One of the most interesting things I get to deal with at Unidesk is the integration and testing of different storage solutions for VDI. Local SAS, Local SSD, FusionIO, iSCSI SAS, NFS, etc etc. It’s been a ton of fun simply because there are so many disk configuration options out there and lots to learn about each one. But, what’s been most interesting to me lately is the idea of the Hybrid Storage Arrays that are a mix of traditional rotating disk and SSD.
Recently I have been involved with a couple of projects using these hybrid systems and through these was able to learn a little about how they work and what you should ask about when buying one. I figured this quick note would be useful to others just starting to look at the hybrid arrays.
First off, a little about the VDI workload (and you should note I am only thinking about the desktop workload at this point, nothing else).

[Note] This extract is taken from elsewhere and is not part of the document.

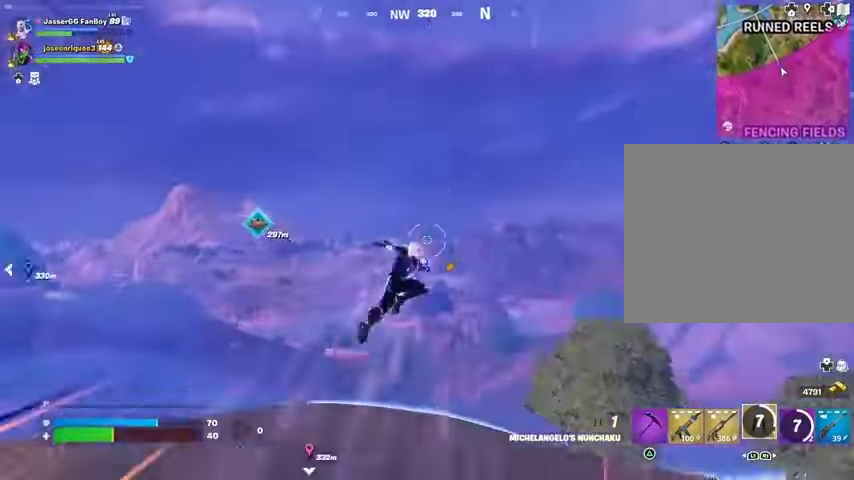
{"buttons": [], "left_stick": "up", "right_stick": "center", "events": [[100, "right_stick", "center"]]}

VDI desktops have been killing arrays since the first batches were brought on-line. They typically will have higher disk IO requirements than virtualized servers, they will often have more WRITES in the read:write ratio than virtualized servers will, they tend to boot and be most active in large groups, and finally there are just more desktops than there are servers, thus more IO!
Hybrid arrays can be found almost everywhere now and info on how they work is available (here's some on EMCs FAST). EMC FAST is one offering out there (image below) along with products like the XVS system from Equallogic.
Understanding that desktop IO and disk requirements are different than servers is your first step in buying an array to support your VDI project. A lot has been written about disk requirements in the last 2 years, but my favorite is still Ruben Spruijt’s (@rspruijt on twitter) article on how storage design impacts your VDI environment. If you haven’t heard of this problem start there… then come back :-)
Now with a basic understanding of VDI storage needs, we need to take a quick peek at the arrays themselves. Typically the arrays are a mix of SAS or SATA drives and some small percentage of SSD. From a straight drive perspective you may even see configs where the number of SSD drives equals the number of SAS or SATA drives. But from a writable storage perspective (due to the size of the drives) the SSD may only be 10 or 20% of the total usable space. In larger arrays this is even configurable by purchasing more trays of SDD. (Cha-CHING $$$$)
But the pure mixing of SSDs and SAS drives isn’t what makes a Hybrid array useful. It’s the movement of “hot” data to handle IO load that makes them special. And this is where the key questions come in…
How are large numbers of writes (even random writes) handled?
This is important because it has nothing to do with hot data! As noted before VDI is heavier on writes than virtualized servers often are. And when a whole bunch of users login and start pounding the keyboard at 9 am the number of writes generated there will be larger than your typical server cluster. So how will the array handle that? Does it simply let the writes land on whatever disk they are were destined for? Is there a cache for writes? If so how does that work and how many random writes can it handle? All this SSD is useless for serving up IO if every morning the write IO kills the rotating media and grinds the array to a halt.
What is “Hot” data in their array?
This is an interesting one, because the first thing to understand is that hot data is often NOT Write traffic. Remember for an array to be aware of whether data is hot or not it has to have the data already and have historical info regarding the IO. Newly written data will often not have that info. Even if you are changing existing “hot” data in the world of transient desktops and streaming apps, you are more than likely writing to a different location than yesterday(this is why the previous question is important). So what is ‘hot’ data?
Hot data is often READ data. So how does the system define HOT data? Number of IOs against the data? Are their Tiers to it? Does it require that it live on the array for a specific amount of time before being considered? If so, so how long is that wait? Understand what the array will see as hot and you can begin to see if it fits your needs or not.
How does the data move between the SSD and the rotating disks?
Here is where it gets fun. Once data is marked hot, what makes it move to the SSD drives? And if data is moving because it is 'hot' how much of it is moved at a time? Can you move small amounts of “hot” data? Like 10 or 20 or 50MB read by every desktop? Or can it only move 512MB, 1 or 2GB at a time? If it only moves in large chunks (think 1GB here) what determines that? I mean I may have 100MB of HOT data for boots in that 1GB space is that enough to move then entire 1GB? And do we want to?
How much and what it moves becomes important when you think about how much SSD there is in the system. You may only have 10 or 20% of your usable disk space in SSD and getting the truly hot pages (the shared images or in Unidesk land Shared Layers) into SSD is really key.
The whole trick with Hybrid Arrays is to leverage the more expensive SSD to serve up IO, while still keeping costs in check by using SAS or SATA to store the data that is not getting pounded. For this to work the storage array you pick should match the needs of your VDI environment and be able to do the following:
- Handle the Writes! If the writes don’t see a benefit of the SSD you are missing half their value
- Mark data as ‘hot’ appropriately and in a timely manner to have an impact on the changing/spikey workloads of desktops (ie no users at 7 am, 500 users login at 8am…)
- Move that hot data to SSD efficiently (and quickly) this should be measured in minutes not hours.
Hope this helps. Happy shopping!